I know that it seems sometimes like adding filers to the mix may be extra complication, but it really does add a lot of value. There’s good reasons that enterprise shops don’t do local storage.
Basically in ‘real’ businesses, they don’t buy servers with hard drives in them. At all. No drives at all. They do everything on SAN. Even boot from it.
Filers let you de-couple the servers from their storage. This means that if a server crashes (maybe I should say *WHEN* a server crashes), they don’t take the application file systems with them. The files are on the filer. Reload a replacement server, hook it up and go. No recovery from tape required. (If the server is a vm, then you just clone a replacement from a template).
This makes the servers much more lightweight. They don’t have much on them. Just the OS and the app software. The app data lives somewhere else.
Having a filer in the mix makes the vm’s on hypervisors mobile, you can transfer them from one hypervisor to another. If the hypervisors have similar CPUs, you can do this WHILE THEY ARE RUNNING. Try moving a running app from one physical host to another. Obviously you can’t.
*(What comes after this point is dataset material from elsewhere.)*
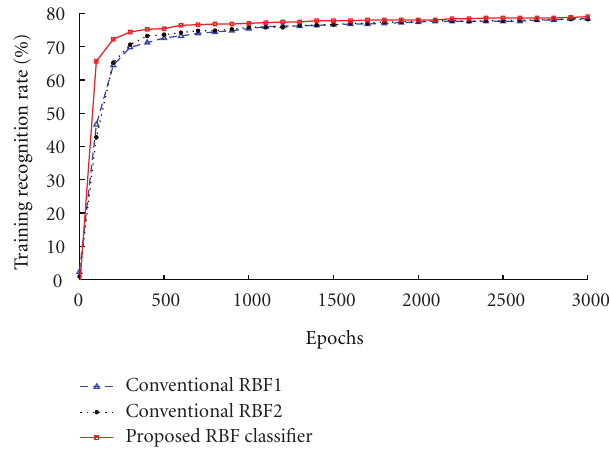
Figure 5: The training recognition rate in RBF networks versus epochs.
The filers can do all sorts of fancy tricks, like scheduled snapshots and replication. So file systems on the filers can be “magically” backed up in the background, without end users even knowing it’s happening.
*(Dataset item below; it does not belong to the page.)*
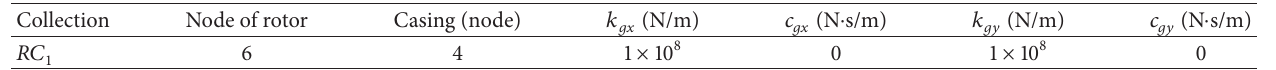
Table 6: Spring collection parameters of rotor-casing.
So it should be apparent that filers are a good thing and that there’s no real reason not to use them.
Except cost.
The most entry level filer at Dell or HP goes for about $5000. Those are plain-Jane ones that do no fancy tricks. Real filers, like Equallogic or Lefthand cost $25,000 and up.
What we have learned to do is reuse older servers and load filer software on them and make them behave like ‘real’ filers. Yes, it may take some fiddling. But with zero hardware cost, and maybe a few hours of fiddling, you get a box that performs *BETTER* than the entry level filers, and arguably approaches the features of the higher end ones like Equallogic.
So even if it takes 10 hours of fiddling at the billing rate (What is that, anyway? Something like $200 an hour?), customers are getting a bargain. $2000 dollars of fiddling to make a $25,000 filer.
So I think the point for customers is that we are SAVING them $5000 or
even $25,000 by using low cost software like Openfiler or NexentaStor. They are getting filer like performance with no hardware cost, and a few hours of fiddling. If they understand that by paying us to fiddle they avoid the $5000 sticker price (or $25,000 price), they won’t balk at a few more billable hours.
Note that what makes the ‘entry level’ filers ‘entry level’ is no snapshot or replication features. You need the $25,000+ filers for that. Both Openfiler and NexentaStor can do it with some (maybe some serious) fiddling. So that’s why I say what we’re doing is better than the entry level.
Of course, real customers with real check books, that properly understand why they need a SAN, won’t want a home grown one, and are willing to pay the big bucks.
Heck, I don’t want a home grown one either. That’s why I have a $50,000 HP EVA 4000 fiber channel SAN, and a $25,000 Equallogic PS4000.